I have a rollapply function that does something very simple, however over million data points this simple function is quite slow. I would like to know if it is possible to provide information to rollapply for how to make the next transition rather than defining the function itself.
Concretely, I am performing a rolling window for a basic statistical anomaly detection.
Roll apply function:
minmax <- function(x) { max(x) - min(x) }
invoked by:
mclapply(data[,eval(vars),with=F],
function(x) rollapply(x,width=winSize,FUN=minmax,fill=NA),
mc.cores=8)
Where data
is a 8 column data.table and winsize
is 300
This call takes about 2 mins on 8 cores. It is one of the major bottlenecks to the overall computing. However I can imagine that we can keep them sorted (by value and index) and then do Olog(n) comparisons each time we slide.
However I often see posts suggesting to move away from for loops and use lapply. What is a next logical step to further optimize?
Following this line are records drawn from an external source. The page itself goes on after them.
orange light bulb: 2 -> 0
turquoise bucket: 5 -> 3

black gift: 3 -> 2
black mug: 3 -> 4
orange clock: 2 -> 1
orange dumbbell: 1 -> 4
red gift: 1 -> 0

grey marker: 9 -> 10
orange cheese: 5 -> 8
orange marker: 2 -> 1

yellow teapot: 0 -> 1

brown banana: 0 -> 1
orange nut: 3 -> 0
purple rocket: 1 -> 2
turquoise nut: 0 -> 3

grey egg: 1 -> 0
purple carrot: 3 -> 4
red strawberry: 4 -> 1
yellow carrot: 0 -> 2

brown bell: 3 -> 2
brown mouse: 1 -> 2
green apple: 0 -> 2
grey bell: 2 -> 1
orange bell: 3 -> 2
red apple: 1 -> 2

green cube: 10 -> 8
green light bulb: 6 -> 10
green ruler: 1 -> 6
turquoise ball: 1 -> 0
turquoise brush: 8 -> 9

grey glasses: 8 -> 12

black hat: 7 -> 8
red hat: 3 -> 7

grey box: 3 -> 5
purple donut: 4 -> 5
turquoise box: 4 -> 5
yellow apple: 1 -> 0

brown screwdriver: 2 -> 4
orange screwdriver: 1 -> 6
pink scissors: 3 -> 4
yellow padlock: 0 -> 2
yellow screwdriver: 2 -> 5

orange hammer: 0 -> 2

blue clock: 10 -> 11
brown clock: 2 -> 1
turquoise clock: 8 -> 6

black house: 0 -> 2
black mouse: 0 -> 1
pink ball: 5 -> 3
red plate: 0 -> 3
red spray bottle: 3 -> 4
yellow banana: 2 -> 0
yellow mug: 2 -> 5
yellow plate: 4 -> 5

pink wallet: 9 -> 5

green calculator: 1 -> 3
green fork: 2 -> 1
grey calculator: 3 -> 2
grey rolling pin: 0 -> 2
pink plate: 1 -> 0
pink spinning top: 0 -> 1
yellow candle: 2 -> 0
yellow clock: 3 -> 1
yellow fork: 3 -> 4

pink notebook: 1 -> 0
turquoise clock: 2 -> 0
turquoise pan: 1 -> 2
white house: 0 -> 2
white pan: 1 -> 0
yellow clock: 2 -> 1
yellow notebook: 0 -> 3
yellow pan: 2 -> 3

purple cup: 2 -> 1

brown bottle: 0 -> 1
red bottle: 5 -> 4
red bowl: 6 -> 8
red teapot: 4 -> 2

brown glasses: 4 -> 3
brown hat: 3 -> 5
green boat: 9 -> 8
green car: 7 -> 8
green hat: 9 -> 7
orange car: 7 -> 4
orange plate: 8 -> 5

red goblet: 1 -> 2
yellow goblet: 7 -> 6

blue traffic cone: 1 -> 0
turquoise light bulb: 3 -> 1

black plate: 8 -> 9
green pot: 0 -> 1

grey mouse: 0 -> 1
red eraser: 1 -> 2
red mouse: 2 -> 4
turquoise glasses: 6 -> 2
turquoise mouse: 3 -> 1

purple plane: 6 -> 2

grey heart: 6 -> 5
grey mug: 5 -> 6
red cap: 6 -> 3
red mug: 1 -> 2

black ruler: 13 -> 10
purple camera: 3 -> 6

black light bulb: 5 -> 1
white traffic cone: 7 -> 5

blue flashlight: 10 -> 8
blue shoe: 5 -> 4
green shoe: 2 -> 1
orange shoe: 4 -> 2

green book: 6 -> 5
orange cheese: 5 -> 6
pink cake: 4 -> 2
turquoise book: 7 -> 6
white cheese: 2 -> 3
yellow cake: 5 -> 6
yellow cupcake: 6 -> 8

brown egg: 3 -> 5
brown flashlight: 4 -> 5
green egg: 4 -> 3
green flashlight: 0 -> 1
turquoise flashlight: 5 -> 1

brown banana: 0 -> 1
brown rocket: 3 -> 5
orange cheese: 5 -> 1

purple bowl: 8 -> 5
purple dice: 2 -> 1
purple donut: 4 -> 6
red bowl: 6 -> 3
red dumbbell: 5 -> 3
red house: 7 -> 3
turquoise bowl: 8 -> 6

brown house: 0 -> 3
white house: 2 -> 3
Not sure if/how this would apply in the mclapply
environment, but you can gain a little speedup by employing zoo
's optimized rollmax
function. Since they don't have a complementing rollmin
, you'll need to adapt.
minmax <- function(x) max(x) - min(x)
aa <- runif(1e4)
identical(
zoo::rollapply(aa, width=100, FUN=minmax, fill=NA),
zoo::rollmax(aa, k=100, fill=NA) + zoo::rollmax(-aa, k=100, fill=NA)
)
# [1] TRUE
microbenchmark::microbenchmark(
minmax = zoo::rollapply(aa, width=100, FUN=minmax, fill=NA),
dblmax = zoo::rollmax(aa, k=100, fill=NA) + zoo::rollmax(-aa, k=100, fill=NA)
)
# Unit: milliseconds
# expr min lq mean median uq max neval
# minmax 70.7426 76.0469 84.81481 77.99565 81.8047 148.8431 100
# dblmax 15.6755 17.4501 19.09820 17.93665 18.8650 52.4849 100
(The improvement will depend on the window size, so your results might vary, but I think using an optimized function zoo::rollmax
will almost always out-perform calling a UDF each time.)